Noto também a ausência dos latidos dos cães da vizinhança, que com o mundo partilham o que vêm, cheiram e ouvem, sem minimamente se preocuparem com quem incomodam. Não os afecta, logo, não os preocupa.
De facto, não se ouve absolutamente barulho nenhum. Até o próprio vento se cansou de se fazer escutar. A chuva tirou férias, e a vizinha de cima arrumou os saltos altos na gaveta inferior da cómoda. Os carros estão todos estacionados e a movimentação cessou. Não há vivalma nas ruas. É uma cidade fantasma.
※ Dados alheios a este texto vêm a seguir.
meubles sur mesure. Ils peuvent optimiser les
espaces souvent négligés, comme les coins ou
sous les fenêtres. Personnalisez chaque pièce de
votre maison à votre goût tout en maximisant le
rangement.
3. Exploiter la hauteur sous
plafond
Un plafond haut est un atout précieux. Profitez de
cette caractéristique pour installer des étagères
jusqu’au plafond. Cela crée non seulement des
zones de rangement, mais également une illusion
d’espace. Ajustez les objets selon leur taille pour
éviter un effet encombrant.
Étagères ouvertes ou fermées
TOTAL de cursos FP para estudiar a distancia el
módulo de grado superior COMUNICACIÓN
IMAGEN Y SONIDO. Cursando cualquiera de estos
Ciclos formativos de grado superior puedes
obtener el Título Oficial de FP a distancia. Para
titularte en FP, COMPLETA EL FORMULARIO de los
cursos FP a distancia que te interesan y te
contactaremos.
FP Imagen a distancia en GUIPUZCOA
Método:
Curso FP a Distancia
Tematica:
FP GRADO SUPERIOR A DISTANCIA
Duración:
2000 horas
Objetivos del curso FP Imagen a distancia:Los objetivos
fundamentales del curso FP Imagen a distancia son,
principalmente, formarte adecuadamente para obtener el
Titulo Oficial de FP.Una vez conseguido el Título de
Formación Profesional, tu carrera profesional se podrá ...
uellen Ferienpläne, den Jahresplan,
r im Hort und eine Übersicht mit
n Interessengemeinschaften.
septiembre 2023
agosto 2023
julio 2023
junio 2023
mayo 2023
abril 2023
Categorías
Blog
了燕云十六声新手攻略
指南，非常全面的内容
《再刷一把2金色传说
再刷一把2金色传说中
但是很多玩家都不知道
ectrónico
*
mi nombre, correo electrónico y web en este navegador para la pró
No entanto, não consigo dormir. É impressionante como as pequenas e diversas melodias de um dia-a-dia nocturno se aglomeram e formam uma sinfonia quotidiana à qual nos habituamos, e sob a qual adormecemos.
São estas pequenas coisas, que a sociedade tem, que nós odiamos. São estas pequenas coisas, que a noite tem, que nós adoramos. Um contraste de luz vira o mundo do avesso. O que faz sentido deixa de fazer e o que é errado toma-se por certo. A anarquia descomunal que sofremos todos os dias, subitamente, sob o olhar da Lua, se torna aromatizante, delicada, quente e bem-vinda.
Estaremos, então, assim tão fartos de barulho? Eu, por um lado, sim. Estou farto do barulho ensurdecedor da minha vontade de dormir, pois amanhã é dia de trabalho. O problema é que me falta a minha canção de embalar. Sem ela não consigo olhar para a minha cama com desejo.